The toilets were simple and straight forward and, of course, clean as it was the first day. There was a family toilet, reflecting the needs of the Target Customer.

I walked the store and found the plan to be typical of that of other stores. As always, the merchandise raises the bar for discounters. I can never leave a Target without buying something. Today, I bought a herringbone brown wool skirt with a faux suede waist, a grey "wool" shirt dress with hidden accents of lime green, a gift card for a birthday party, and a cool Halloween bucket.

I wish, though, that Target would experiment more with new ideas for the store interior. There are still racks upon racks of merchandise.... I wish they would rethink their display ideas in the same way they have excited the public with their commercials. Maybe that isn't what they wish to convey? Maybe what they do now adequately speaks to all segments of the population? "Big Box" retail seems to have become the norm in the US lately and I wonder what the future evolution of this type of store will be: accessible to everyone, with just enough "savvy" to excite, without intimidating, but still able to sell toilet paper."

As you think through these various reactions - from coveted target shopper to discerning professional - keep in mind that the subtle nuances of the professional are ones that the shopper may not verbalize, but still reacts to.

I've always enjoyed how Target stores exude the Target brand, in a way not too dissimilar from The Apple Store and the Apple brand. This store doesn't disappoint. In fact, it's the best Target brand execution I've seen so far.

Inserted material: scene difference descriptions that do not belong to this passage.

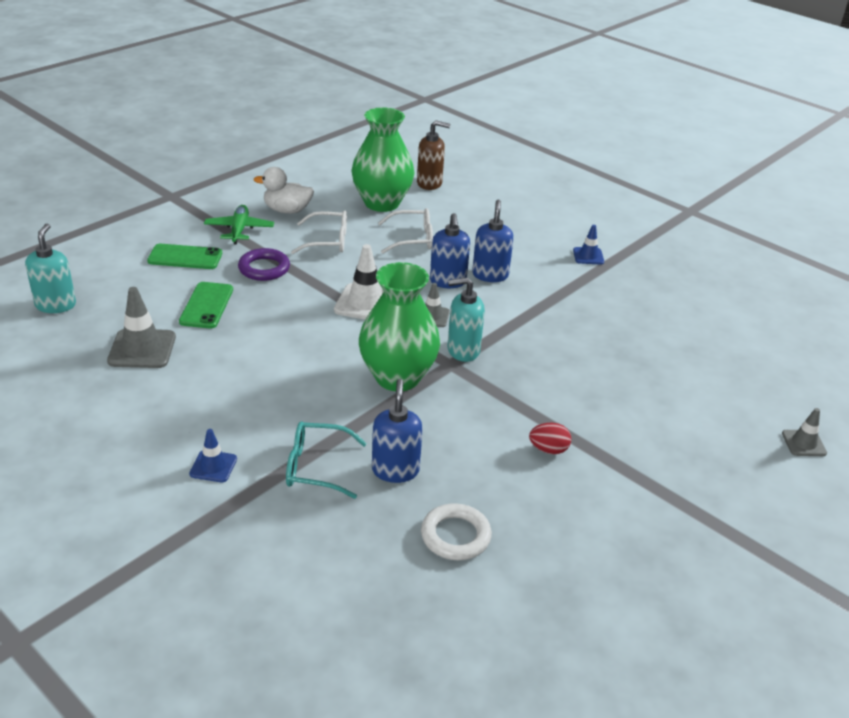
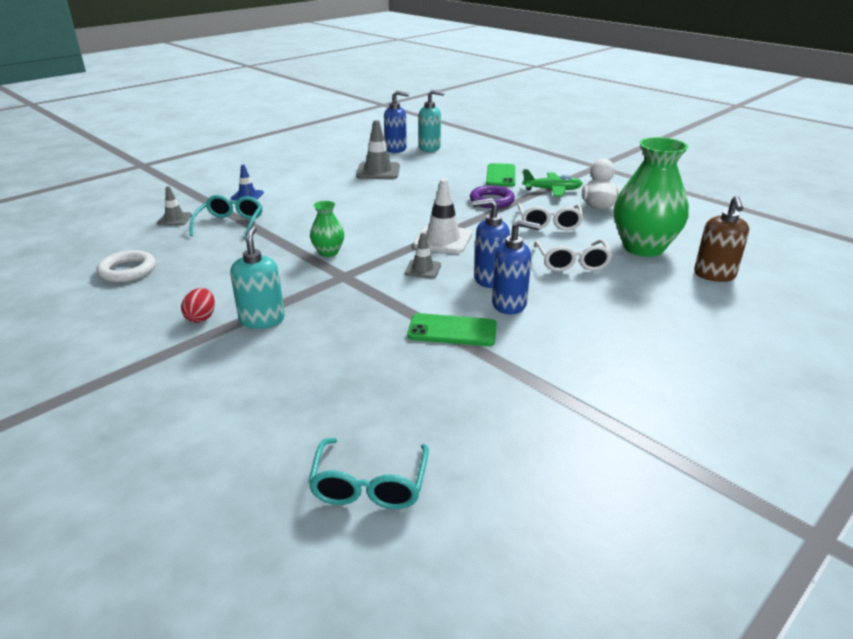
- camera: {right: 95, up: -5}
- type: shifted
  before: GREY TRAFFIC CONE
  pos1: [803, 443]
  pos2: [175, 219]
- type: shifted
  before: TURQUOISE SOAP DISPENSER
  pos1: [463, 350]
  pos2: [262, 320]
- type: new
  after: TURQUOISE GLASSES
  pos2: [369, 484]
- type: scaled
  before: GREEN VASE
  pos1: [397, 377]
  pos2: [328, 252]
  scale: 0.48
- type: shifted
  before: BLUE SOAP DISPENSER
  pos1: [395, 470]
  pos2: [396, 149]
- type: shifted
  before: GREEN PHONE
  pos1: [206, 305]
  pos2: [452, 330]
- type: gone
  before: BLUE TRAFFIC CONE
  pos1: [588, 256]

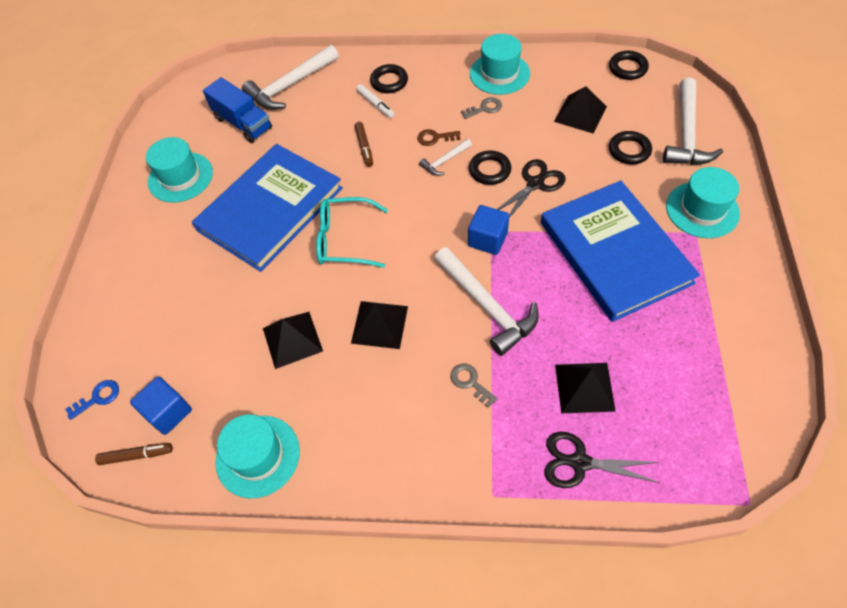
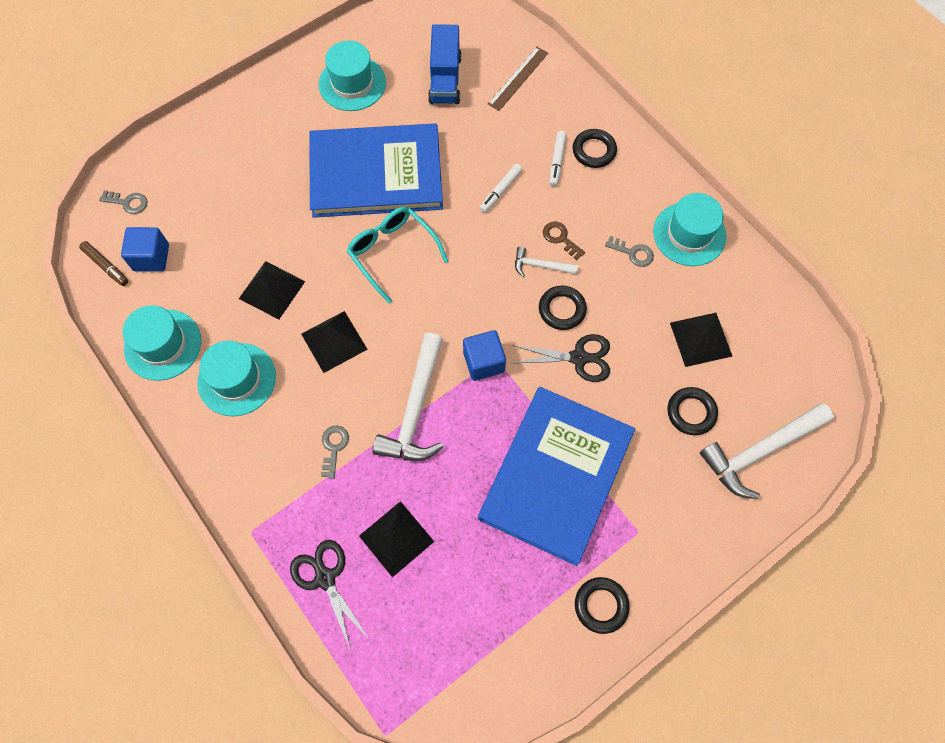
- camera: {right: 45, up: 10}
- type: repainted
  before: BLUE KEY
  after: GREY KEY
  pos1: [98, 398]
  pos2: [128, 202]
- type: shifted
  before: TURQUOISE HAT
  pos1: [702, 210]
  pos2: [237, 379]
- type: repainted
  before: BROWN MARKER
  after: WHITE MARKER
  pos1: [364, 147]
  pos2: [500, 191]
- type: swapped
  before: WHITE HAMMER
  after: BROWN RULER
  pos1: [290, 85]
  pos2: [518, 78]
- type: shifted
  before: BLACK RING
  pos1: [627, 68]
  pos2: [601, 605]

Given this intimate exposure to Target in my backyard, I've been paying more attention to Target's presence online. In Target Grand Opening Riverdale, NJ, I was disappointed in my poor search results. Well, did you know that Target has created a Facebook group, strongly branded as you can see in the image above, with close to 15,000 members? [Starbucks has too many to count with over 100,000 members; those look to be user created. Apple has an Apple Students site with 400,000 members.]

I learned recently that Target has a strong direct marketing heritage, having hired many former Fingerhut marketers. That explains the focus on traditional direct marketing activities to drive sales, and exploration with new venues like Facebook to promote contests. It will be interesting to see if Target's interactive marketing groups integrate efforts with corporate communications, advertising and local store activities in the future.

In the meantime, the Riverdale, NJ Target retail store experience does not disappoint, with great attention having been placed on reinforcing the iconic Target brand at every opportunity starting with the large bulls eye signaling the turn off to drivers, to parking lot symbology, to numerous examples in store. Are you as consistent with your store experience?